Copy, word for word, the lines below from the one containing "Tanah Akses Jalan ke" up to and including the one containing "考額です。実際の査定価格は作品の状態、相場等により変動い", with pictures left out.

DATASET |
--
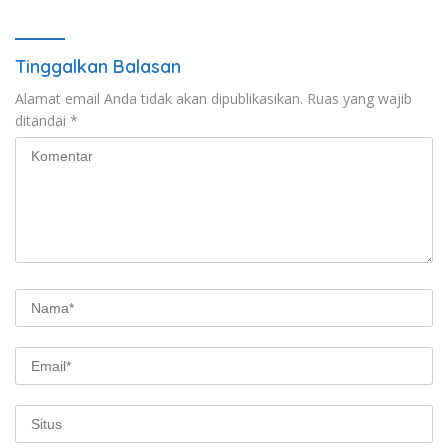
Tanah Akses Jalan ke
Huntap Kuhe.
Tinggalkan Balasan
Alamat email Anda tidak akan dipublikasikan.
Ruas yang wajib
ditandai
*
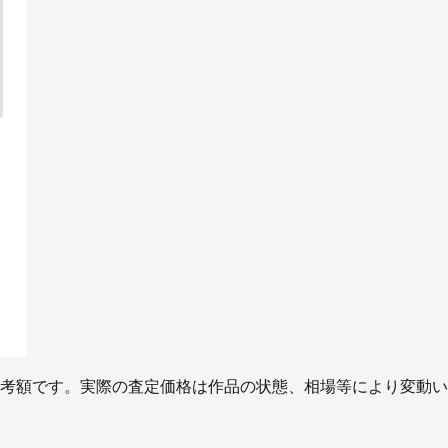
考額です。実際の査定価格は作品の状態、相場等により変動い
--
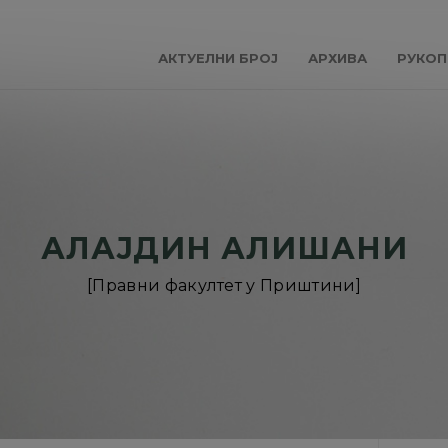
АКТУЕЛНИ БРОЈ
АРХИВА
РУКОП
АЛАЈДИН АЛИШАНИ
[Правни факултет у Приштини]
--
WRITTEN ANSWER |
Tanah Akses Jalan ke
Huntap Kuhe.
Tinggalkan Balasan
Alamat email Anda tidak akan dipublikasikan.
Ruas yang wajib
ditandai
*
考額です。実際の査定価格は作品の状態、相場等により変動い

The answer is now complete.